__DOCUMENT SEGMENT__:
A PETALS client sends a request to a server for running specific model layers. The client will use zk-SNARKs or similar zk-proof systems to encrypt the input data, allowing the client to prove they know the input data, without revealing the actual data.
When a PETALS client receives the output tensors from a server, it could optionally send the same inputs to another server for verification. If both outputs match, the process continues normally.
If a client finds a mismatch between the outputs received from two different servers, they initiate a dispute by notifying the smart contract on the FVM or Gnosis Chain. The smart contract then triggers an independent audit by a trusted third party or by the network.
The independent audit involves sending the same inputs to a set of randomly selected servers in the network. The majority output is then considered as the correct output.
If the disputed server's output matches the audit result, no action is taken, and the server continues its operations. If the disputed server's output does not match the audit result, the smart contract is triggered to seize the staked tokens. These tokens could then be redistributed to the client that initiated the dispute and/or used to cover the costs of the audit.
Post-resolution, if the server's tokens were seized, it needs to re-stake tokens to continue its operation. If it fails to do so, the server is disconnected from the PETALS network.
Scaffold-Eth for Smart Contracts: This is the backbone of the system where the core business logic resides. Smart contracts are developed using the Scaffold-eth, a development stack for Ethereum that includes Solidity, a programming language for writing smart contracts on Ethereum. These contracts handle tasks such as server registration, service provision, dispute resolution, audit processes, and more. They are deployed on the Ethereum blockchain network, providing a transparent and immutable ledger of all transactions and actions.
Python Backend: The backend of the system is developed in Python and serves two primary roles:
Client-side Operations: The backend enables privacy of client input data by implementing zero-knowledge proofs (ZKPs). ZKPs allow a client to prove that they know certain information without revealing that information. In this case, clients can prove they know the input data to the model, without revealing the actual data. This protects sensitive client data during the processing and also when it is in transit.
Server-side Operations: For servers, the backend handles incentives using blockchain technology. When servers contribute their resources (like GPUs for model layer computations), they earn tokens on the blockchain. This provides a monetary incentive for servers to contribute resources to the network. The backend handles the logic of issuing these rewards, keeping track of tokens earned, and handling any transactions needed.

__DATA UNDER STUDY__:
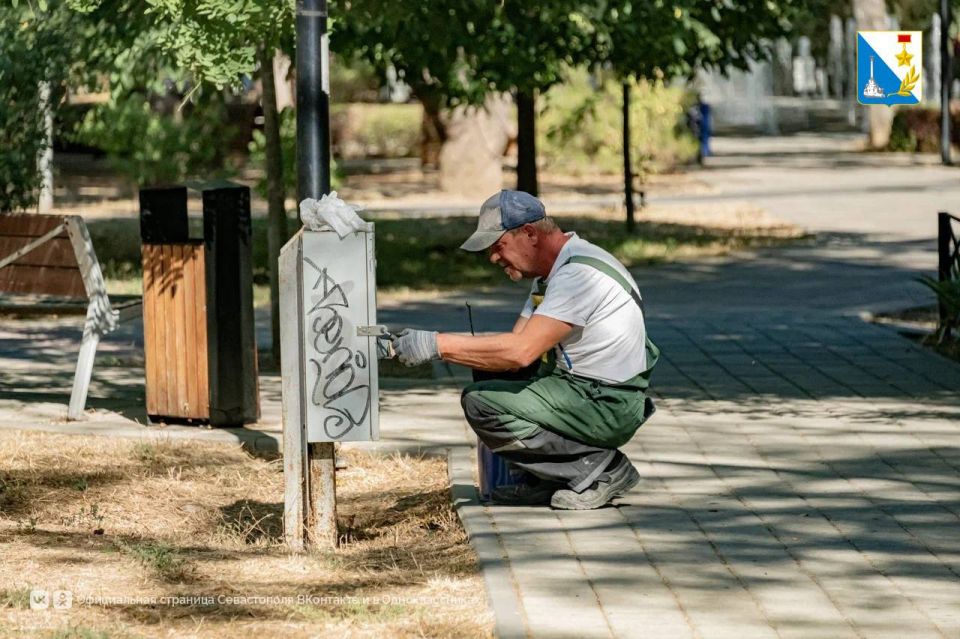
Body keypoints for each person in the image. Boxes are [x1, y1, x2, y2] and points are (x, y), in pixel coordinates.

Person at [391, 190, 659, 510]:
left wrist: (436, 345)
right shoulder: (553, 272)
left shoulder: (577, 275)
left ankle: (600, 468)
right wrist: (464, 354)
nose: (493, 257)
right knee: (490, 372)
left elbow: (520, 352)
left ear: (529, 234)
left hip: (605, 401)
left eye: (498, 246)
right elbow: (516, 347)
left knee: (481, 405)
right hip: (587, 391)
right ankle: (552, 478)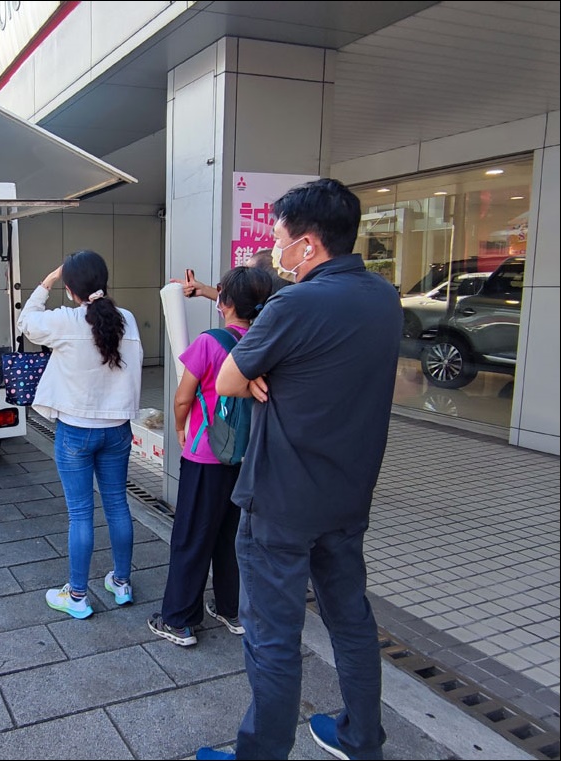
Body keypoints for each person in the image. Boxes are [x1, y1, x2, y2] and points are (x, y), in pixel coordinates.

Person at [197, 179, 403, 761]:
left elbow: (231, 378)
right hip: (347, 496)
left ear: (309, 246)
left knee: (273, 639)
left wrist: (260, 373)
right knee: (351, 621)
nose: (275, 253)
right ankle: (363, 739)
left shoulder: (296, 303)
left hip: (282, 501)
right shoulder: (384, 299)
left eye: (281, 241)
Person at [149, 266, 272, 647]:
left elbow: (183, 396)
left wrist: (180, 428)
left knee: (191, 535)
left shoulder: (209, 342)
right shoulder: (267, 342)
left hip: (206, 455)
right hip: (247, 455)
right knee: (231, 534)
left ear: (225, 303)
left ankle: (179, 620)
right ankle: (232, 610)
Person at [17, 250, 144, 619]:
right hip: (117, 431)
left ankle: (76, 596)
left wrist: (46, 282)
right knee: (118, 505)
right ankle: (121, 584)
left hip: (75, 433)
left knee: (80, 514)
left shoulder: (66, 320)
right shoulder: (129, 321)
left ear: (71, 288)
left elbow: (26, 322)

__WORK TO COMPLETE__:
A: In the PETALS text, what happens to a server that fails to re-stake tokens after they were seized?
B: Output the part of the PETALS text starting with "The independent audit" and going on through "of the audit.".

__RESULTS FOR EACH TASK__:
A: It is disconnected from the PETALS network.

B:
The independent audit involves sending the same inputs to a set of randomly selected servers in the network. The majority output is then considered as the correct output.
If the disputed server's output matches the audit result, no action is taken, and the server continues its operations. If the disputed server's output does not match the audit result, the smart contract is triggered to seize the staked tokens. These tokens could then be redistributed to the client that initiated the dispute and/or used to cover the costs of the audit.